Fascinating. Is that diagram generated by Yahoo! Pipes itself, or did
you draw it?
Also, what is the "feed:" scheme? When I click those links (in Firefox
on my Linux system), nothing happens. What sort of application supports
it? For whatever reason, Akregator (KDE-based RSS feed aggregator) does
not like that URL.
> --
> Bill Clementson
Randall Schulz
Thanks, this is a great idea.
At the risk of sounding self-absorbed, though, I noticed that although
my blog appears to be included in that diagram, none of my blog posts
appear in the feed. I couldn't figure out how to examine the pipe to
see the source of the problem.
--Chouser
My filter is pretty simplistic (I search for the word "clojure" in a
post), so that may account for some blog posts not appearing in the
feed. I did notice one of your posts in the feed ("Writing a macro:
for vs. doseq"). I haven't found any way to increase the number of
posts returned by the pipe, so it may be that your earlier ("Is it
hard to write a GUI in Clojure?") post wasn't included because it was
older than other posts. Your other posts were quite a bit older.

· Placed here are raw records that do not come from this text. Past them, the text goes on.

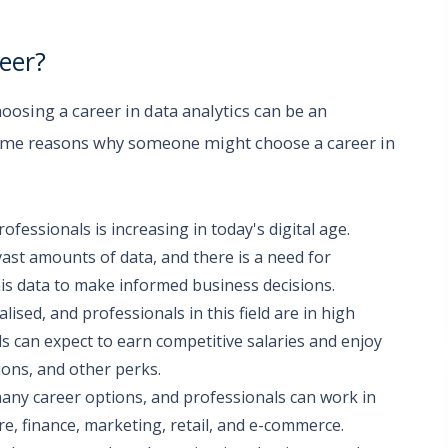
eer?
hoosing a career in data analytics can be an
some reasons why someone might choose a career in
essionals is increasing in today's digital age.
vast amounts of data, and there is a need for
is data to make informed business decisions.
alised, and professionals in this field are in high
ls can expect to earn competitive salaries and enjoy
ons, and other perks.
many career options, and professionals can work in
e, finance, marketing, retail, and e-commerce.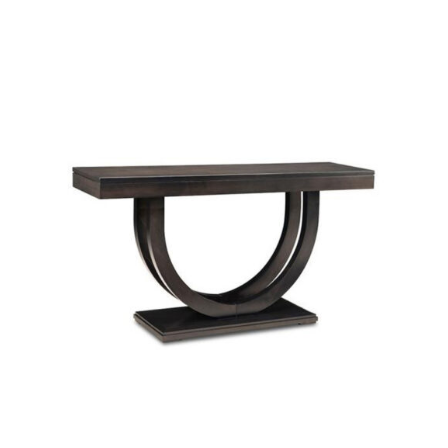
SELECT OPTIONS
/
DETAILS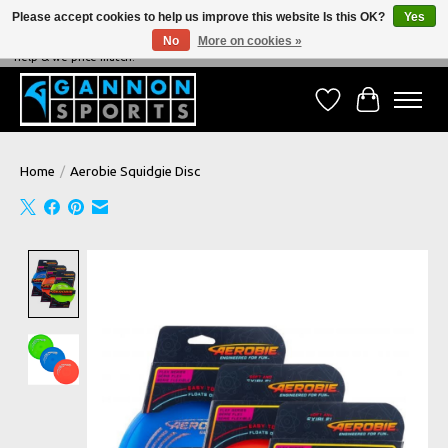
Please accept cookies to help us improve this website Is this OK?
Yes
No
More on cookies »
NEVER BEATEN ON PRICE, NEVER BEATEN ON SERVICE - We're always happy to
help & we price match!
Wish List
Cart
Home
/
Aerobie Squidgie Disc
Product image slideshow Items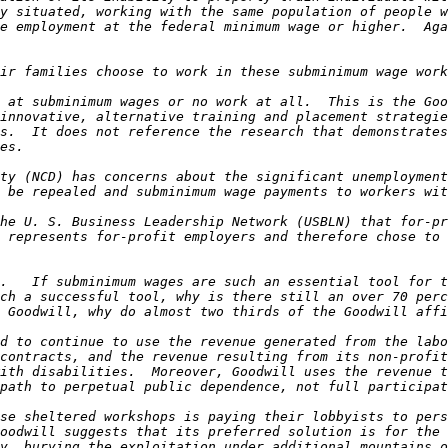
y situated, working with the same population of people w
e employment at the federal minimum wage or higher.  Aga
 at subminimum wages or no work at all.  This is the Goo
innovative, alternative training and placement strategie
s.  It does not reference the research that demonstrates
ty (NCD) has concerns about the significant unemployment
he U. S. Business Leadership Network (USBLN) that for-pr
 represents for-profit employers and therefore chose to 
.   If subminimum wages are such an essential tool for t
ch a successful tool, why is there still an over 70 perc
d to continue to use the revenue generated from the labo
contracts, and the revenue resulting from its non-profit
ith disabilities.  Moreover, Goodwill uses the revenue t
se sheltered workshops is paying their lobbyists to pers
oodwill suggests that its preferred solution is for the 
y, burying the exploitation under additional mountains o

However, if one subscribes to the feed in a newsreader, one should
pick up any new Clojure-related posts on any of the blogs. So, now we
can eagerly await a new blog post from you to test the pipe! ;-)
- Bill
It's generated by Yahoo Pipes itself, not me.
> Also, what is the "feed:" scheme? When I click those links (in Firefox
> on my Linux system), nothing happens. What sort of application supports
> it? For whatever reason, Akregator (KDE-based RSS feed aggregator) does
> not like that URL.
It's used by newsreaders. Most modern browsers recognize it too. I
think you can just change "feed:" to "http:" and the same url will
work in some browsers.
- Bill
Yeah, I found their demo video afterward. Yahoo! Pipes looks pretty
cool.
> > Also, what is the "feed:" scheme? When I click those links (in
> > Firefox on my Linux system), nothing happens. What sort of
> > application supports it? For whatever reason, Akregator (KDE-based
> > RSS feed aggregator) does not like that URL.
>
> It's used by newsreaders. Most modern browsers recognize it too. I
> think you can just change "feed:" to "http:" and the same url will
> work in some browsers.
Odd that Firefox 2.0 doesn't understand it. But then, it doesn't reject
it as it does with other schemes it doesn't support, so it must be
something more subtle.
Anyway, Christian's and your suggestion to use http: instead of feed:
made the URL acceptable to Akregator.
Thanks for setting this up.
> - Bill
Randall Schulz
On Sun, Dec 7, 2008 at 6:51 AM, Stuart Halloway
<stuart....@gmail.com> wrote:
> Cool idea. All my posts are tagged "clojure" on our blog, if that helps:
>
> http://blog.thinkrelevance.com/tags/clojure
The pipe doesn't check whether the post is tagged or not, so long as
it contains the word "clojure" in the text of the post. Not everyone
uses tags, so identifying Clojure-related posts by filtering on
content seemed the simplest approach.
- Bill
I do a lot of work with feeds; I've been toying with the idea of porting
Planet to Clojure. We use the Rome feed parsing library at work via
JRuby, but I've done a bit to hook it up to Clojure and it seems to work
fine.
The problem is, as Bill mentioned above, not many folks blog exclusively
about Clojure, and not all blog software supports feeds on a per-tag
basis. But that doesn't mean we shouldn't set something like this up;
sometimes it's nice to get a bigger slice of the community.
Anyway, I'll post here again when I've got something working. If anyone
wants to help with coding "Planet Clojure", let me know. Not that it's a
hard task, but this is my first Clojure code.